[Entries from a collection]
+ + +

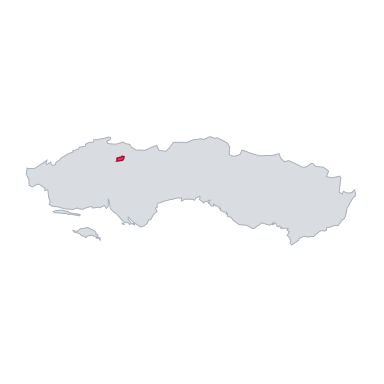 location of Grums, Värmland, Sweden, rotated 83°
{"feature_id": "70781695B11595834980673", "entity_name": "Grums", "entity_type": "district", "adm_level": 2, "iso_a3": "SWE", "parent_name": "Sweden", "parent_adm1": "Värmland", "projection": "orthographic", "projection_center": [13.042, 59.403], "detail": "fine", "context": "in_parent", "style": "filled", "palette": "rose", "viewbox_px": 384, "rotation_deg": 83, "n_neighbors": 0, "source": "geoboundaries", "source_scale": "gbopen_adm2", "svg_char_len": 4361}
<svg xmlns="http://www.w3.org/2000/svg" viewBox="0 0 384 384"><g transform="rotate(83 192 192)"><path d="M130.2,267.3L131.2,270.3L133.2,270.0L134.1,267.8L135.3,261.5L134.0,254.3L135.9,251.9L137.1,248.0L139.9,246.9L143.7,242.3L144.1,237.7L145.0,234.3L141.9,223.9L141.7,221.3L146.4,219.9L148.4,213.1L145.2,208.6L140.4,204.4L142.2,191.1L140.2,183.9L140.5,180.8L140.2,176.2L141.4,174.3L139.2,167.4L141.5,162.8L141.2,160.3L147.7,150.9L151.9,149.1L159.7,150.5L161.5,146.7L161.5,144.7L160.7,139.9L156.4,137.2L160.9,128.6L164.4,120.3L164.9,112.2L165.6,108.7L164.5,100.9L169.2,99.9L173.3,96.5L172.6,92.2L181.1,78.7L181.2,76.3L180.4,74.1L178.1,70.2L178.6,68.3L180.9,67.1L181.9,65.2L183.3,58.9L187.8,53.8L193.2,56.7L195.0,51.0L194.3,43.5L196.1,42.5L210.2,46.0L212.2,43.0L209.7,41.7L211.7,38.5L212.1,36.5L212.1,34.3L211.9,33.1L209.7,30.6L213.9,29.7L216.3,30.8L216.7,32.4L227.1,40.2L234.9,42.6L237.4,44.8L238.6,47.5L239.8,47.5L241.6,49.8L243.3,51.1L242.4,53.1L243.1,57.2L243.8,59.0L243.6,62.7L246.3,63.1L247.0,65.2L246.1,67.6L246.6,70.0L251.0,76.8L250.6,79.4L250.9,82.4L249.7,84.8L249.9,87.2L250.6,90.1L251.4,91.4L253.0,92.2L256.7,99.7L254.3,100.7L252.2,99.9L247.9,101.6L247.0,102.9L243.1,100.3L241.4,102.4L239.9,101.0L239.2,103.7L239.4,107.3L237.7,107.2L238.5,108.5L236.4,109.2L236.3,109.8L236.9,110.6L236.4,111.8L233.4,112.6L233.1,113.8L234.2,115.0L234.3,115.9L232.2,114.9L233.8,117.3L234.4,119.1L231.0,127.0L232.7,128.8L234.4,132.8L235.9,134.6L235.6,136.6L231.7,141.8L230.0,149.4L224.8,154.8L221.9,156.3L220.3,160.0L217.9,159.1L218.0,161.1L216.4,160.0L215.5,163.2L213.6,165.9L211.3,165.7L211.1,166.1L211.8,166.8L209.2,167.7L208.6,170.5L206.7,171.4L206.5,172.2L208.5,172.2L208.3,174.4L206.1,175.7L205.3,177.2L204.3,177.2L204.4,176.2L202.9,176.3L202.3,175.1L202.1,175.5L203.4,178.9L202.7,180.4L204.3,181.7L200.3,185.5L197.6,184.4L197.4,185.4L198.1,188.4L200.5,190.6L199.3,192.3L198.3,199.4L199.6,203.6L196.5,202.9L196.8,204.5L196.0,206.4L196.5,209.2L196.4,211.0L197.2,212.6L196.8,213.4L197.7,221.0L198.8,224.2L198.7,226.9L200.0,228.2L202.7,228.3L203.6,230.4L206.9,228.9L209.6,233.0L214.5,236.3L214.5,238.6L217.5,240.1L219.5,243.2L220.4,245.8L220.4,247.5L216.1,252.4L212.8,255.7L209.2,257.8L209.4,258.5L211.3,258.6L215.6,256.1L217.0,257.9L214.7,259.0L214.4,261.6L213.5,263.3L203.9,270.0L202.7,271.9L198.4,275.1L190.3,275.3L189.1,276.0L196.1,276.9L197.9,279.0L194.7,280.5L196.4,285.6L195.6,286.9L195.9,292.6L194.6,292.8L194.2,295.2L195.2,300.9L195.8,302.4L195.7,304.1L193.9,308.1L194.8,312.7L192.9,321.2L190.6,326.2L188.9,332.9L186.7,335.2L184.1,333.9L180.2,334.9L173.0,334.8L172.2,335.5L172.7,337.9L170.2,337.6L165.7,342.7L165.6,345.2L167.5,349.9L165.4,353.0L160.4,352.3L154.0,354.3L148.2,352.8L148.9,351.1L149.3,344.9L142.8,332.1L145.8,333.4L147.1,332.7L145.2,328.6L147.8,328.3L148.6,326.8L148.2,324.4L146.0,323.4L144.2,319.6L142.3,317.6L138.9,310.0L137.7,304.8L136.6,305.3L135.6,299.3L133.8,298.4L133.5,292.4L131.6,291.7L130.4,288.9L130.4,283.7L128.1,283.0L128.5,280.5L127.9,271.2L127.3,268.4L127.9,266.3L129.1,266.1L130.2,267.3ZM225.7,292.4L224.7,293.0L224.2,294.7L222.7,295.7L222.8,301.0L224.5,302.8L223.0,303.8L222.1,306.7L219.5,308.8L218.5,310.6L218.1,313.3L215.7,314.8L217.2,310.9L214.6,306.6L215.0,305.0L214.5,299.9L219.0,293.1L221.2,292.1L222.3,292.7L222.6,291.1L223.3,290.7L225.7,292.4ZM195.7,330.9L194.5,332.1L194.1,330.5L193.9,324.5L196.3,317.1L197.6,316.4L200.4,306.5L200.8,305.8L202.0,306.3L201.2,307.3L201.3,309.0L199.4,314.4L199.1,317.8L198.3,318.7L195.7,330.9ZM226.5,290.3L226.4,291.7L225.1,290.7L226.1,288.9L228.6,289.1L226.5,290.3ZM217.6,253.0L216.3,255.4L215.9,254.5L216.1,253.3L217.6,253.0ZM215.2,265.1L214.4,265.3L214.9,263.7L215.9,263.3L215.2,265.1Z" fill="#d9dde1" stroke="#a8b0b8" stroke-width="1"/><path d="M148.5,257.8L148.9,257.9L149.0,258.1L149.1,258.3L149.3,258.6L149.2,258.9L148.9,259.2L148.8,259.7L149.1,260.1L149.1,261.0L149.2,262.0L149.4,262.4L149.8,262.4L150.1,262.5L150.3,262.4L150.6,262.4L150.9,262.4L151.0,262.2L151.4,262.2L151.4,262.3L152.1,262.9L152.1,262.7L152.2,261.0L152.1,260.5L152.1,259.8L152.0,259.4L151.9,258.8L152.0,258.4L152.2,257.8L152.0,257.1L151.7,256.8L151.4,256.5L151.0,256.2L150.9,256.1L150.6,255.7L149.8,255.6L149.2,255.6L149.2,254.9L149.2,255.0L148.7,255.0L148.6,255.4L148.5,256.0L148.2,256.5L148.0,256.9L148.0,257.2L148.3,257.5L148.5,257.7L148.5,257.8Z" fill="#f43f5e" stroke="#9f1239" stroke-width="1.5"/></g></svg>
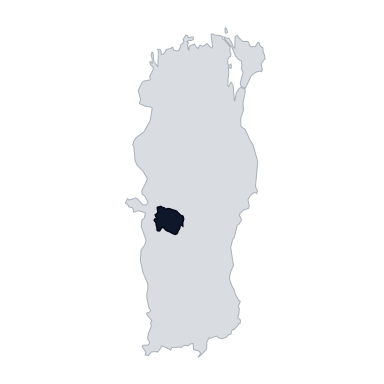 where K. Maras sits in Turkey, rotated 93°
{"feature_id": "TUR-2283", "entity_name": "K. Maras", "entity_type": "Province", "adm_level": 1, "iso_a3": "TUR", "parent_name": "Turkey", "parent_adm1": "", "projection": "robinson", "projection_center": [36.909, 37.929], "detail": "fine", "context": "in_parent", "style": "filled", "palette": "ink", "viewbox_px": 384, "rotation_deg": 93, "n_neighbors": 0, "source": "natural_earth", "source_scale": "10m", "svg_char_len": 4742}
<svg xmlns="http://www.w3.org/2000/svg" viewBox="0 0 384 384"><g transform="rotate(93 192 192)"><path d="M298.7,138.1L304.1,139.9L305.9,138.6L310.7,138.8L315.1,139.7L317.5,136.8L320.6,137.1L321.2,138.6L322.7,139.2L327.3,142.9L326.8,143.4L327.9,144.8L331.9,145.7L332.3,147.6L335.4,150.4L337.1,154.8L336.2,157.9L334.6,159.8L337.2,166.4L336.5,167.3L341.3,169.4L347.3,169.1L349.2,170.0L355.2,175.3L356.7,177.3L352.6,174.8L350.4,176.9L349.4,182.1L343.1,183.1L344.2,186.4L345.9,188.0L345.4,191.1L345.9,192.4L347.7,194.5L347.5,197.3L348.3,200.4L348.4,204.0L351.1,205.1L349.9,206.8L347.2,214.1L347.4,214.7L349.4,214.9L353.9,218.3L353.2,219.4L353.8,224.1L357.7,227.1L357.2,228.7L357.3,230.3L354.5,229.6L349.0,233.7L348.3,233.6L347.5,232.2L347.2,228.0L345.9,226.9L344.1,226.6L341.0,228.5L338.2,228.5L335.4,228.1L328.0,225.5L325.3,226.4L322.4,225.4L317.0,230.6L315.3,231.0L314.4,228.4L312.5,227.0L310.0,228.9L300.5,231.4L296.2,231.8L290.8,231.0L286.4,231.2L274.4,236.9L262.9,240.0L252.6,239.8L246.9,236.2L242.5,235.3L229.3,240.8L222.8,240.6L220.6,238.4L215.6,237.4L214.6,239.6L213.5,244.7L215.2,249.4L212.4,249.7L210.7,250.8L210.2,254.3L207.6,255.7L206.7,257.9L206.3,258.0L202.2,256.2L203.3,254.4L200.8,247.8L202.0,245.8L207.4,240.5L207.3,237.3L205.0,235.2L198.2,239.1L197.5,240.6L196.0,241.8L193.5,242.2L181.4,237.1L174.3,241.6L168.2,248.2L163.6,250.5L150.1,252.4L147.8,253.6L143.2,252.3L140.5,250.5L134.4,243.1L122.8,237.5L110.4,236.1L109.3,237.6L108.7,243.3L106.6,248.7L105.6,249.3L102.9,247.9L93.3,251.1L85.2,247.5L83.8,246.0L82.2,239.7L81.0,239.3L79.7,240.2L78.3,240.1L72.5,237.4L69.4,237.2L67.4,239.9L64.3,241.0L64.2,240.2L65.5,238.5L60.6,238.8L58.0,240.1L54.5,239.3L54.7,238.6L57.6,237.8L64.2,236.8L68.5,232.7L52.8,232.9L51.3,233.8L51.2,231.6L52.1,230.6L56.2,229.8L56.0,228.0L53.6,226.1L50.9,225.0L49.8,220.5L48.4,219.4L48.6,218.7L51.2,217.9L51.9,214.6L51.5,212.6L46.6,210.8L45.4,211.0L44.3,209.2L42.2,208.0L40.4,209.0L35.4,206.3L36.4,204.3L37.7,204.4L38.0,202.8L37.1,200.3L37.2,199.0L38.3,198.6L39.6,198.9L40.8,200.4L40.8,203.3L42.1,205.1L43.1,203.3L45.4,204.3L49.6,203.4L50.4,202.6L47.4,202.7L46.3,202.0L44.0,197.2L46.5,195.8L48.4,193.4L45.1,191.9L45.9,188.6L43.0,184.9L47.2,180.1L47.0,179.4L45.7,179.1L33.3,181.2L33.2,179.0L34.2,177.2L34.3,172.6L35.0,170.1L37.3,169.4L40.2,165.8L45.0,161.5L49.7,161.6L51.6,160.4L54.4,160.4L55.2,162.0L57.6,163.2L61.9,163.0L64.0,161.9L62.1,159.8L64.6,159.2L66.6,159.6L65.4,161.9L66.0,162.2L71.6,161.5L77.5,162.0L84.0,161.7L84.9,161.0L80.3,158.7L83.3,156.7L85.0,156.3L98.7,154.4L98.7,154.0L90.5,152.9L86.2,150.3L85.1,148.8L86.1,145.2L87.0,144.3L90.0,144.2L100.2,145.8L107.5,144.8L115.4,147.2L123.1,146.7L124.7,145.6L126.7,142.2L137.6,136.6L141.4,133.7L158.2,127.9L183.2,128.9L187.6,126.7L190.1,127.4L189.4,128.9L189.5,130.3L192.5,133.7L196.9,135.7L203.1,134.0L205.4,134.7L207.5,140.0L211.4,143.2L213.2,143.5L215.5,141.6L217.8,141.3L221.4,143.2L222.7,145.1L234.7,147.3L237.2,148.9L245.3,150.5L263.2,146.7L269.8,149.3L275.3,150.1L277.6,149.8L284.8,146.7L287.0,145.0L291.5,143.5L297.1,140.1L298.7,138.1ZM68.2,128.7L67.7,131.0L68.7,133.7L71.0,137.3L73.5,139.2L85.5,144.1L83.6,148.8L80.5,149.5L70.2,147.3L65.9,149.2L62.9,148.7L58.6,149.5L57.3,152.3L54.2,155.5L45.6,159.5L37.6,167.3L35.4,168.3L36.5,165.7L36.5,163.3L40.0,160.6L44.8,158.5L46.1,156.8L34.3,157.1L33.3,154.7L34.5,154.2L38.5,149.9L39.0,148.2L38.8,144.0L43.5,141.5L44.0,140.5L43.4,136.4L39.1,133.9L39.3,132.8L42.5,131.6L44.4,128.7L49.0,128.2L51.2,126.8L55.2,126.0L60.0,129.7L66.0,128.3L68.2,128.7ZM31.5,167.0L27.5,167.7L26.3,167.1L27.6,165.8L30.7,164.9L31.6,166.2L31.5,167.0Z" fill="#d9dde1" stroke="#a8b0b8" stroke-width="1"/><path d="M213.0,205.3L213.6,204.7L214.2,203.9L215.5,202.5L216.1,201.6L216.3,200.5L216.6,199.8L217.2,199.5L219.5,198.9L221.8,199.3L222.2,199.5L222.6,199.7L226.5,199.4L225.5,201.0L225.7,202.3L226.0,202.3L226.7,202.1L227.0,202.1L229.6,202.7L231.8,203.9L233.0,204.2L234.4,204.8L235.2,206.3L235.1,207.1L234.2,209.6L234.1,210.2L233.7,210.7L233.5,210.9L233.1,211.6L232.2,214.7L231.5,215.9L230.6,217.0L229.7,217.8L229.0,218.6L229.0,219.9L229.6,220.8L230.6,221.2L232.5,222.3L232.5,222.9L232.6,223.6L232.4,224.5L231.6,225.0L230.5,225.0L229.5,225.1L227.1,225.9L224.9,226.3L224.0,226.7L222.4,228.3L221.0,227.9L220.5,226.0L219.7,225.5L218.9,226.6L216.7,227.5L216.0,226.5L215.0,225.6L214.4,225.2L213.8,225.0L212.4,225.3L211.9,225.4L211.2,225.6L210.6,225.7L210.3,225.4L210.1,225.5L209.9,225.6L209.7,225.7L209.6,225.9L209.4,225.9L208.7,225.1L208.7,223.7L208.5,223.4L208.2,223.2L208.0,222.6L208.2,221.9L208.6,221.4L209.0,220.8L209.1,219.1L209.5,218.5L209.9,218.3L210.4,217.8L210.5,217.0L209.9,215.6L209.8,214.7L209.9,214.0L210.1,212.6L210.6,211.3L211.5,207.5L212.0,206.2L213.0,205.3Z" fill="#0f172a" stroke="#020617" stroke-width="1.5"/></g></svg>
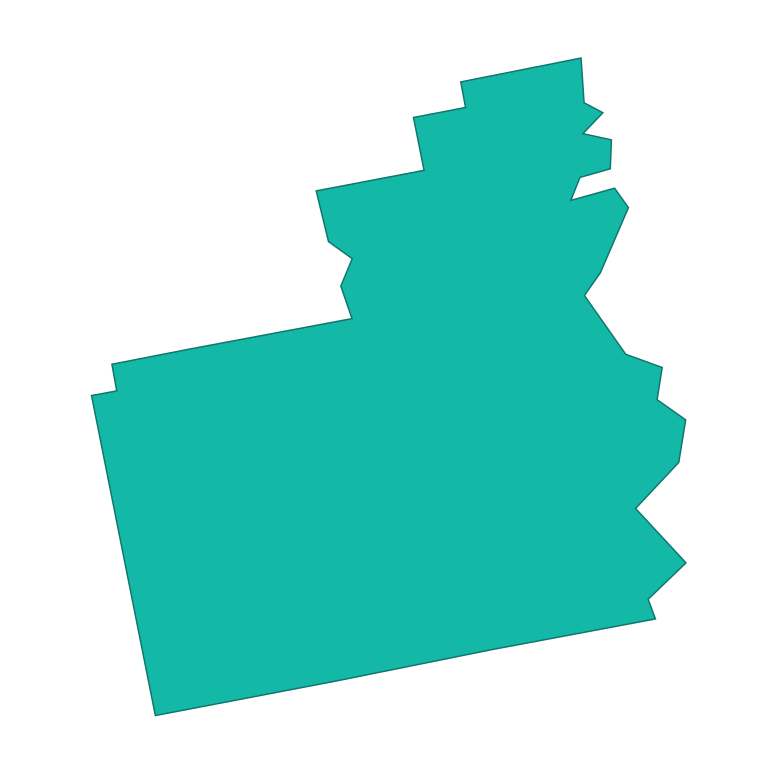 the district of Pike, Indiana, United States of America, rotated 79°
{"feature_id": "52423323B70225579188436", "entity_name": "Pike", "entity_type": "district", "adm_level": 2, "iso_a3": "USA", "parent_name": "United States of America", "parent_adm1": "Indiana", "projection": "natural_earth1", "projection_center": [-87.305, 38.392], "detail": "fine", "context": "isolated", "style": "filled", "palette": "teal", "viewbox_px": 768, "rotation_deg": 79, "n_neighbors": 0, "source": "geoboundaries", "source_scale": "gbopen_adm2", "svg_char_len": 625}
<svg xmlns="http://www.w3.org/2000/svg" viewBox="0 0 768 768"><g transform="rotate(79 384 384)"><path d="M101.6,128.4L102.1,251.0L128.1,251.2L128.0,304.2L181.9,303.9L181.5,413.7L233.7,411.3L254.9,391.3L279.7,407.7L313.7,402.9L312.6,568.4L312.7,647.3L339.8,647.7L339.5,673.3L665.8,671.7L666.4,487.4L665.3,329.1L666.4,162.4L645.7,165.8L617.2,121.7L554.2,160.8L517.2,109.6L476.8,94.7L451.5,118.9L420.9,107.8L401.0,141.0L335.4,170.4L316.0,150.3L257.5,110.4L235.8,120.3L239.4,165.6L218.6,152.2L215.9,120.8L187.8,114.2L176.2,141.0L159.5,117.4L146.1,133.9L101.6,128.4Z" fill="#14b8a6" stroke="#0f766e" stroke-width="1.5"/></g></svg>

+ + +

Which lines of the data contain the string "style"? Identify each one and copy it in full.

* [The output]
{"feature_id": "70781695B11595834980673", "entity_name": "Grums", "entity_type": "district", "adm_level": 2, "iso_a3": "SWE", "parent_name": "Sweden", "parent_adm1": "Värmland", "projection": "orthographic", "projection_center": [13.042, 59.403], "detail": "fine", "context": "in_parent", "style": "filled", "palette": "rose", "viewbox_px": 384, "rotation_deg": 83, "n_neighbors": 0, "source": "geoboundaries", "source_scale": "gbopen_adm2", "svg_char_len": 4361}
{"feature_id": "TUR-2283", "entity_name": "K. Maras", "entity_type": "Province", "adm_level": 1, "iso_a3": "TUR", "parent_name": "Turkey", "parent_adm1": "", "projection": "robinson", "projection_center": [36.909, 37.929], "detail": "fine", "context": "in_parent", "style": "filled", "palette": "ink", "viewbox_px": 384, "rotation_deg": 93, "n_neighbors": 0, "source": "natural_earth", "source_scale": "10m", "svg_char_len": 4742}
{"feature_id": "52423323B70225579188436", "entity_name": "Pike", "entity_type": "district", "adm_level": 2, "iso_a3": "USA", "parent_name": "United States of America", "parent_adm1": "Indiana", "projection": "natural_earth1", "projection_center": [-87.305, 38.392], "detail": "fine", "context": "isolated", "style": "filled", "palette": "teal", "viewbox_px": 768, "rotation_deg": 79, "n_neighbors": 0, "source": "geoboundaries", "source_scale": "gbopen_adm2", "svg_char_len": 625}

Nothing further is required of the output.